Media Fragmentation and Getting It Right
Everyone talks about the fragmentation of media and the rise of CTV. While CTV certainly is changing the game and offers precision targeting through a high-impact moment, it’s just another tool at our fingertips. There are so many channels, it often leaves clients asking which one is the best. There’s no one answer.
What’s working now:
Leverage channels strategically. Heightened political attention is creating both more noise and more opportunity. Strategy and surround sound matter more than any single channel. The goal isn’t just reach; it’s reinforcement. Your audience should encounter your message across the environments that shape their day.

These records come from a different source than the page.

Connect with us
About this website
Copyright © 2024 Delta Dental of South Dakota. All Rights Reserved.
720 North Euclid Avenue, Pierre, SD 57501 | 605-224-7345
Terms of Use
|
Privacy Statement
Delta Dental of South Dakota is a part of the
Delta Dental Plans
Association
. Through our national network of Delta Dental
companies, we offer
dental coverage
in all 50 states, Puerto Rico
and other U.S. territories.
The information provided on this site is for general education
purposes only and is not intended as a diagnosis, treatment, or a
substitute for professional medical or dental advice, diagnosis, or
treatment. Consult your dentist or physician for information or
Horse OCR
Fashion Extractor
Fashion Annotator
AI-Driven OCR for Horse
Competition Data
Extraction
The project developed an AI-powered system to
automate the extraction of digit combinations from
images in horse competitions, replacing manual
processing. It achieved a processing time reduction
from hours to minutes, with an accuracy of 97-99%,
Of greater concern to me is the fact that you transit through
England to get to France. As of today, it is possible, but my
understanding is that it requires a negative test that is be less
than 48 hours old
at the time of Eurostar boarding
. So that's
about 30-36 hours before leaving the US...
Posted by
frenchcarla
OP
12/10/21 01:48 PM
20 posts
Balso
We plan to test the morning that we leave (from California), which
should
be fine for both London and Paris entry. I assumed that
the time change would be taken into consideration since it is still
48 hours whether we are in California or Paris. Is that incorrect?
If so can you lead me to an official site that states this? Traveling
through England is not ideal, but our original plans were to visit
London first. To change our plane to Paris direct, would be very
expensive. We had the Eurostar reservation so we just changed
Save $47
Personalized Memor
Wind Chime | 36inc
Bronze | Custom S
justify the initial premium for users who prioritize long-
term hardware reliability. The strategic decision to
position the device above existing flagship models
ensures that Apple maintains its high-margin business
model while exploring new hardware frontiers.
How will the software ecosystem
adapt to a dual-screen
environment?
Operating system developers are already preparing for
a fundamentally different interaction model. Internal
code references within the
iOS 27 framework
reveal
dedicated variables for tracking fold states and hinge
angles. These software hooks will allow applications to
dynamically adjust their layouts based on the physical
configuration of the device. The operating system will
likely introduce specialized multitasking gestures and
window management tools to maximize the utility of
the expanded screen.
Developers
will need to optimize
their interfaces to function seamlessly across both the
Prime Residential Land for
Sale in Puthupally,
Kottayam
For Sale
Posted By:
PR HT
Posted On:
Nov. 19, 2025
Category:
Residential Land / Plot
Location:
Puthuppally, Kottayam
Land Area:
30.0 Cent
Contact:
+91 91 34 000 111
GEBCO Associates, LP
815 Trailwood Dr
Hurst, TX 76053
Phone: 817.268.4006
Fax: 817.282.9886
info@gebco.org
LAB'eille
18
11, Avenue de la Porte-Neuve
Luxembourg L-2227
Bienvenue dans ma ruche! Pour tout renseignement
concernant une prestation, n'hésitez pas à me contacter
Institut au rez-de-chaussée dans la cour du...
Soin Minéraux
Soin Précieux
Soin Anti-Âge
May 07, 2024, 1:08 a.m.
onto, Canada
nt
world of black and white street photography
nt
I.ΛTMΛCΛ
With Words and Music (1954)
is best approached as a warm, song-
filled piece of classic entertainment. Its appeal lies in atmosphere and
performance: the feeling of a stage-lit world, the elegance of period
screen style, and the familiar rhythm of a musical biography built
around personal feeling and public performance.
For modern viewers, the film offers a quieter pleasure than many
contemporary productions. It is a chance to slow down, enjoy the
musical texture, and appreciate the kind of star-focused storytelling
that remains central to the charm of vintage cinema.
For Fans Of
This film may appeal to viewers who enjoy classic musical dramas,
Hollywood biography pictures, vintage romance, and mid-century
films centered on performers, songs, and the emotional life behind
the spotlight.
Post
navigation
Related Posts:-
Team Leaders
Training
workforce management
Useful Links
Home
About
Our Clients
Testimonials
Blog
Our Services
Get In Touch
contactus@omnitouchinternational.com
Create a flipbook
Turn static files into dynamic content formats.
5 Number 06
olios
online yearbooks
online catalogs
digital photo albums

Data is the backbone, not an input. Your audience sets need to be inclusive enough that your core audience is going to be delivered the messaging but tight enough that you’re not wasting impressions on people that don’t have an impact on the outcome. Automated data pipelines that continuously refine targeting based on behavior, exposure, and engagement are crucial.
Creative is adaptive, not static. Messaging should evolve based on where someone is in the decision cycle, rather than relying on a single piece of content to do everything.
What’s often missed is that you don’t get partial credit. If you have the right message and messenger but the wrong targeting, it doesn’t matter. If you have perfect data but messaging that doesn’t move people, it doesn’t land. That’s where we’re seeing the biggest gap — between strategy and execution.
Coalition-Building in a Low-Trust Environment
Trust in institutions is low. Only 17% of Americans trust the government to do what’s right. Coalitions built on shared politics are harder to sustain and use effectively. This is what we are seeing play out effectively:
Lead with impact, not ideology. Avoid partisan cues. People come together around kitchen table issues that they can feel.
Build unlikely alliances. The most effective coalitions aren’t the most obvious ones; they’re the ones with aligned incentives.
Local voices carry disproportionate weight. Business leaders, community figures, and in-state validators can have outsized impacts in legislators' back yards.
The right messenger depends on the audience. Economic growth, affordability, wages, or access all resonate differently depending on who’s delivering it.
Build repetition across voices that stakeholders trust to establish credibility, rather than one group speaking the loudest
Increasingly, that’s being informed by smarter inputs: using data and AI to map coalition partners, understand who has influence on which issues, and deploy them with intention.
Conclusion
What’s clear right now is how quickly the environment is changing both politically and technologically.
This isn’t about any one tactic. It’s about integration of strategy, data, messaging, messengers, paid media, and coalitions all working together and evolving in real time.
After more than 20 years in this space, the fundamentals still hold. But how you apply them has to adapt just as quickly as the landscape itself.